EU chief negotiator Michel Barnier met through the weekend with his UK counterpart David Frost. He said there were still “significant divergences”.
If there is no deal, January will bring huge disruption, with the overnight imposition of tariffs and other barriers to UK-EU trade, bringing considerable economic hardship to Ireland. That outcome would also hurt other EU states, but Brussels officials argue that the burden will fall most heavily on the UK, which does huge volumes of trade with its nearest neighbours.
As talks continued between the two sides in London, Mr Raab said he believed this week must be decisive.
“I think we are into the last week or so of substantive negotiations,” he said.
The UK left EU political structures on January 31 last. But it has remained part of the 27-nation bloc for trade until 11pm, or midnight Brussels time, on December 31 next.
During the 11-month transition period, the two sides tried to negotiate a new free-trade deal to take effect on January 1. But these talks have already slipped past the mid-November date long ago set as the outer deadline for agreement to be reached if it is to be approved by the EU and the UK before year’s end.

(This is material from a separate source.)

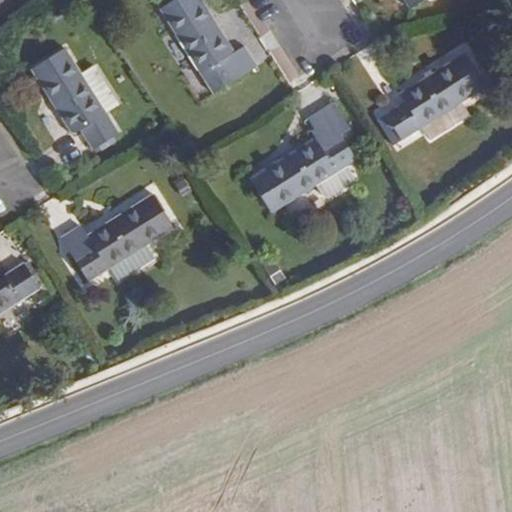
[(202,0),(174,0),(160,9),(213,95),(258,67),(245,46),(235,52),(202,0)]
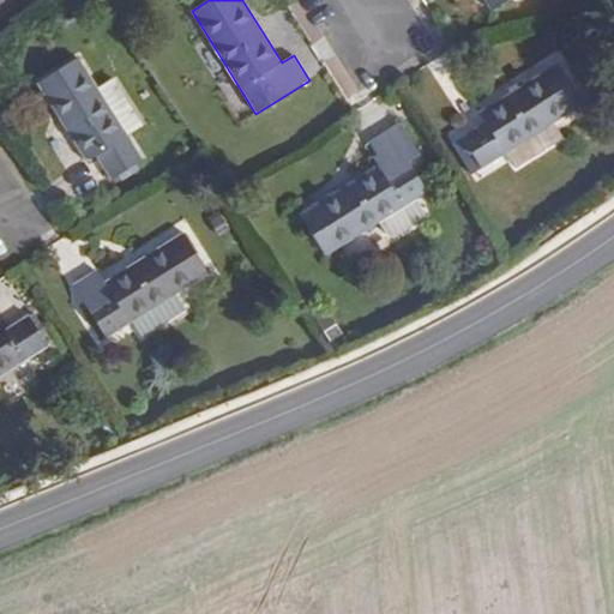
[(483,0),(492,13),(512,0),(483,0)]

Despite the reverses and lack of progress, Mr Raab still held out the hope of a good outcome. “There’s a deal to be done,” he told Sky news.
He said the two sides had made progress on “level playing field” issues – the standards on environment, labour and state aid which the UK must adhere to to be allowed export into the EU.
The biggest hurdle appears to be fish, which is 0.5pc of the UK economy, with some 12,000 jobs. But it has an outsized symbolic and political importance for the UK and eight maritime nations, including Ireland, which are directly concerned.
EU countries want their boats to be able to keep fishing in British waters, while the UK insists it must control access and quotas. The row has become bound up with all the other issues.
Fine Gael MEP Maria Walsh, who is a member of the European Parliament fisheries committee, yesterday said she was very concerned for the 14,000 jobs linked to the Irish fishing sector. One third of the value of the Irish catch is caught in what will be designated as UK waters after Brexit,” she said.
“We hear a lot of noise about what the UK want. On our side, we have 14,000 jobs linked to the fishing sector that is desperate for some sort of acknowledgement and deal.
“We have citizens, and not just on the island of Ireland but across the EU, and come January 1 we need to make sure their livelihoods are protected. In the fisheries committee, we have to make sure nothing is gifted or given away for the countries we represent,” Ms Walsh said.
The Taoiseach has said the issue is vital to Irish coastal communities.